Sylvie Chalifour connaît bien le cancer du sein: cette technicienne en radiologie travaille quotidiennement avec des victimes de la maladie. Et elle en est atteinte pour la seconde fois en quatre ans. Depuis quelques jours, cette résidante de Laval est prise d'un affreux doute: et si elle n'avait pas été traitée correctement la première fois?

Des centaines de Québécoises s'inquiètent de l'étude de l'Association des pathologistes du Québec, qui a révélé cette semaine que 15% à 20% des tests de marqueurs hormonaux dans les laboratoires publics pourraient être erronés. Et certains spécialistes critiquent ses auteurs pour avoir semé l'angoisse chez les patientes.

 

Le Dr Pierre Dubé, de l'hôpital Maisonneuve-Rosemont, est un chirurgien oncologue spécialisé en cancer du sein. Toutes les patientes qu'il a vues hier l'ont questionné sur cette étude. Et des dizaines d'autres ont appelé son cabinet.

«On a fait paniquer des milliers de patientes aujourd'hui», déplore le spécialiste, qui estime que l'auteur de l'étude, le Dr Louis Gaboury, n'a pas pris compte de la réaction des patientes.

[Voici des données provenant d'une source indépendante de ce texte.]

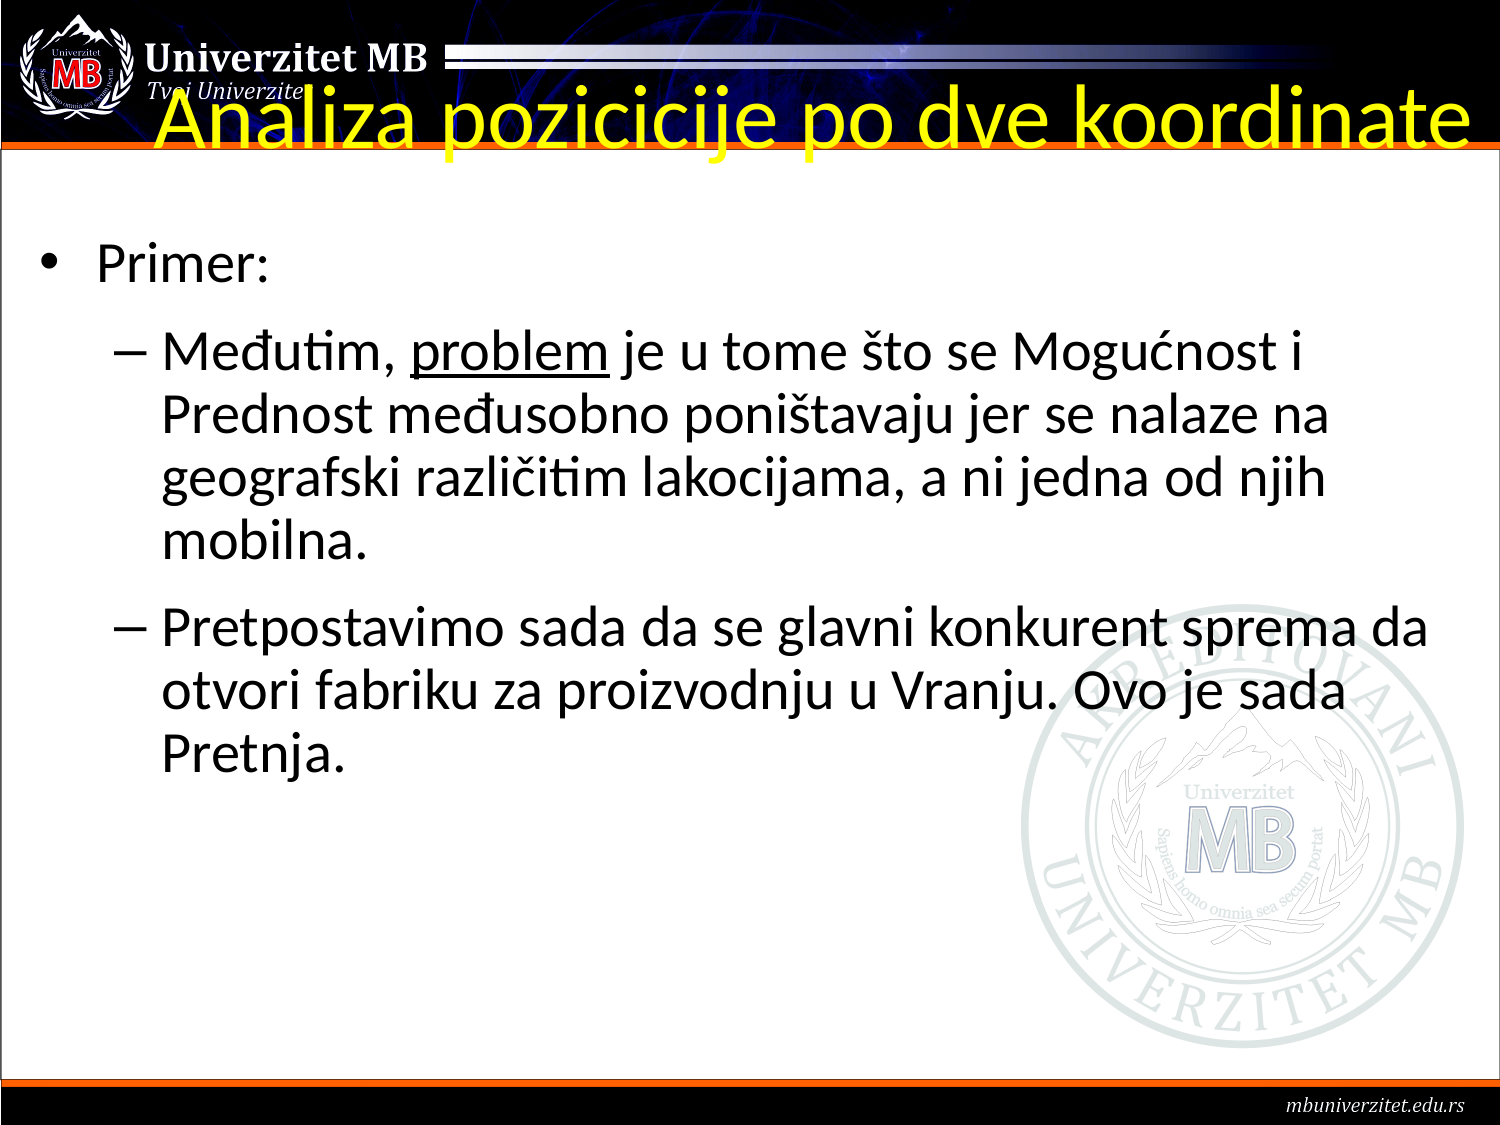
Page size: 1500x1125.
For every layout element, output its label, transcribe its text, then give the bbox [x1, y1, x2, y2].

list Primer: Međutim, problem je u tome što se Mogućnost i Prednost međusobno poništavaju jer se nalaze na geografski različitim lakocijama, a ni jedna od njih mobilna. Pretpostavimo sada da se glavni konkurent sprema da otvori fabriku za proizvodnju u Vranju. Ovo je sada Pretnja. [24, 224, 1475, 975]
title Analiza pozicicije po dve koordinate [66, 30, 1500, 194]
picture [0, 1, 1500, 1125]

Le Dr Dubé ne doute pas de la véracité de l'étude, mais il souligne que les problèmes de fiabilité des tests en laboratoire étaient déjà connus. D'ailleurs, la grande majorité des patientes y sont soumises deux fois plutôt qu'une, afin de réduire les risques d'erreur. Et même si les tests se sont avérés erronés, cela ne veut pas nécessairement dire que la patiente a reçu un traitement inadéquat. Loin de là.

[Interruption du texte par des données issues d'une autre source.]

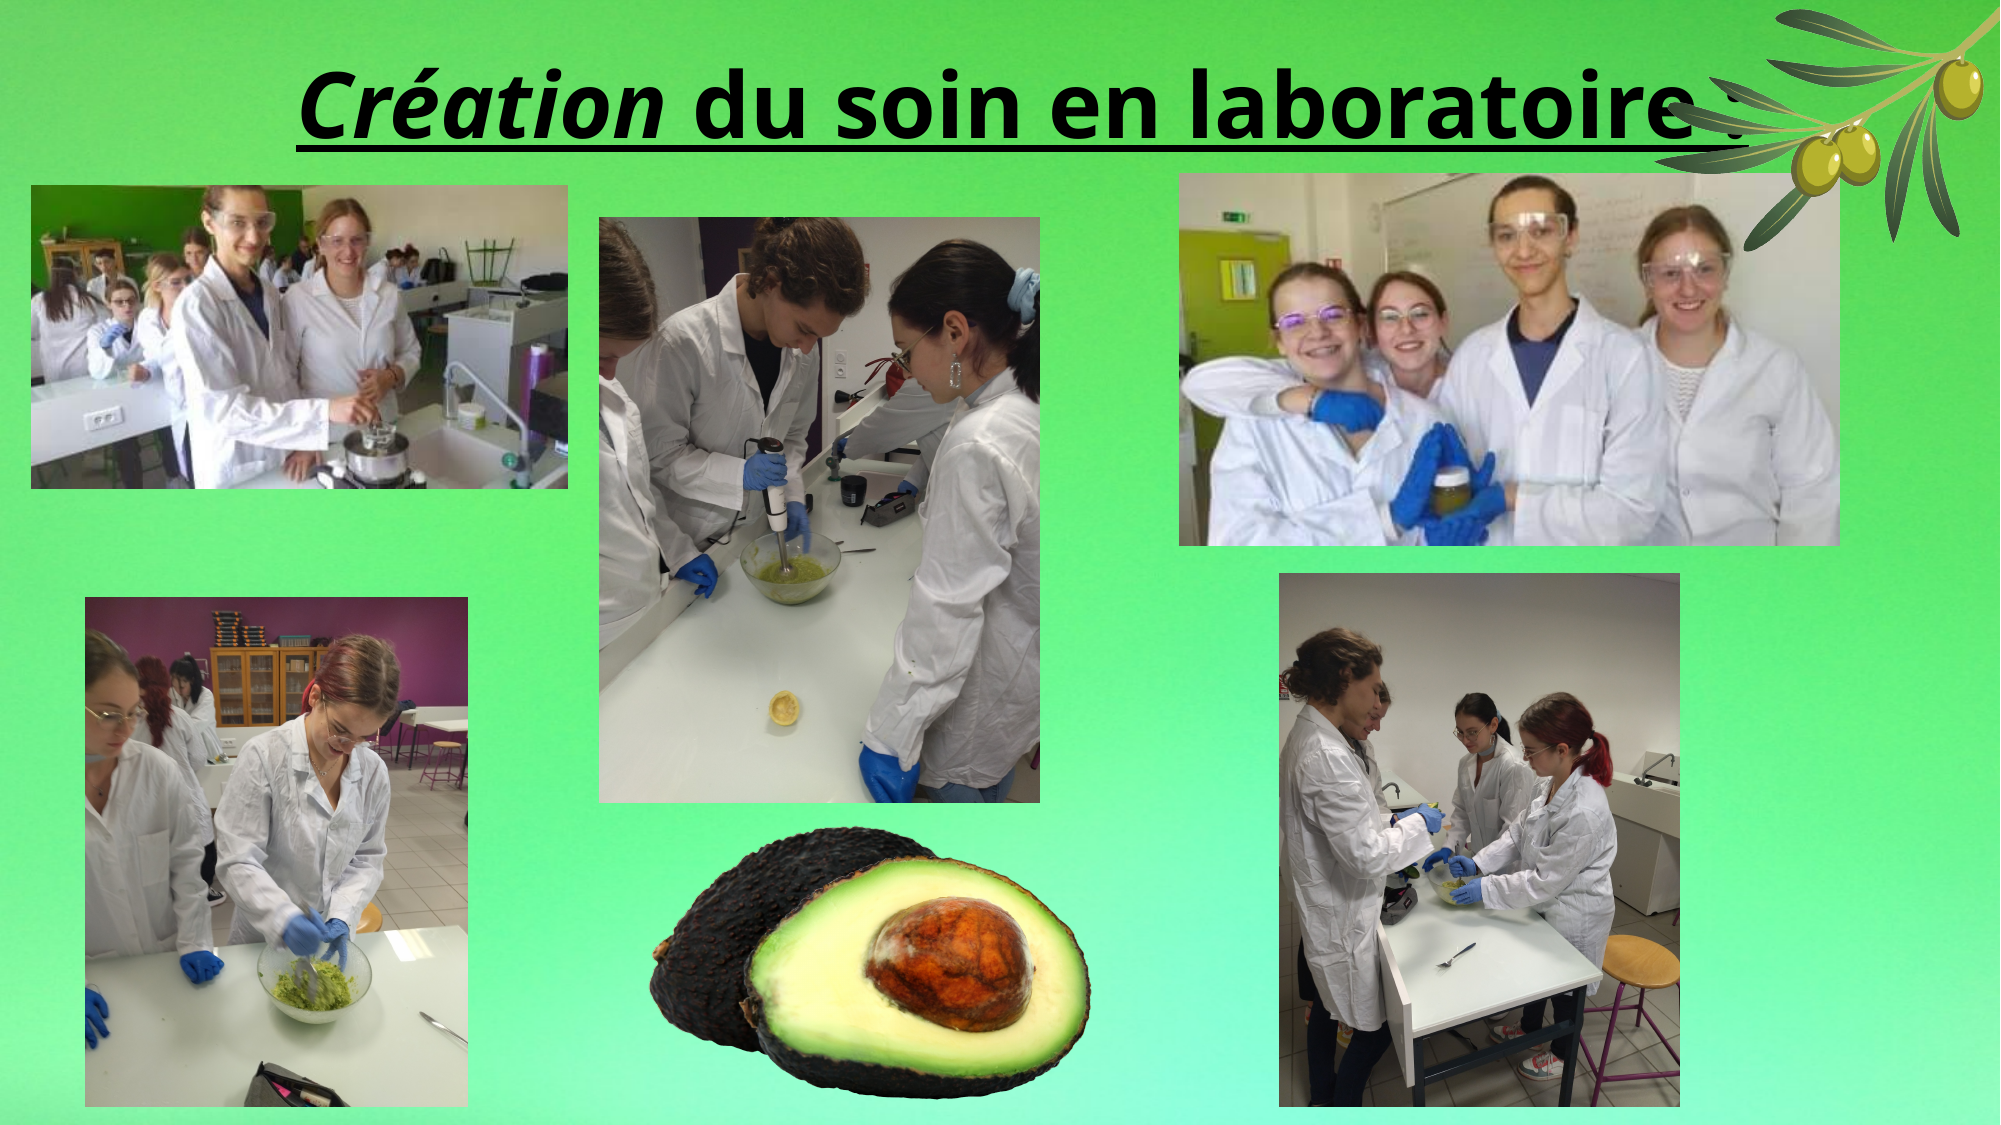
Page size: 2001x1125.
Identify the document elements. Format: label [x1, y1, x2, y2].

list [1279, 573, 1680, 1107]
picture [0, 0, 2000, 1125]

Ces tests ne servent pas à dépister le cancer comme tel, mais à en déterminer la nature précise une fois le diagnostic initial établi. Les oncologues s'en servent pour déterminer quel type de médicaments ils administrent à leurs patientes, en plus du cocktail habituel de la chimiothérapie, de la radiothérapie et de la chirurgie.

Voilà pourquoi celles qui combattent le cancer du sein, comme celles qui s'y sont frottées dans les dernières années, sont préoccupées. Cathy Ammendolea, vice-présidente du Réseau canadien du cancer du sein, rencontre des patientes presque tous les jours. Pas plus tard que jeudi, elle a parlé à une femme qui vient tout juste de connaître son «plan de traitement».

«Maintenant, elle se demande si ce sont les moyens appropriés de traiter la maladie», constate Mme Ammendolea, elle-même une survivante de la maladie.

Et même celles qui sont en rémission peuvent venir à douter, poursuit-elle. «C'est préoccupant, ça vous reste collé dans la tête, et ça alourdit un stress déjà énorme.»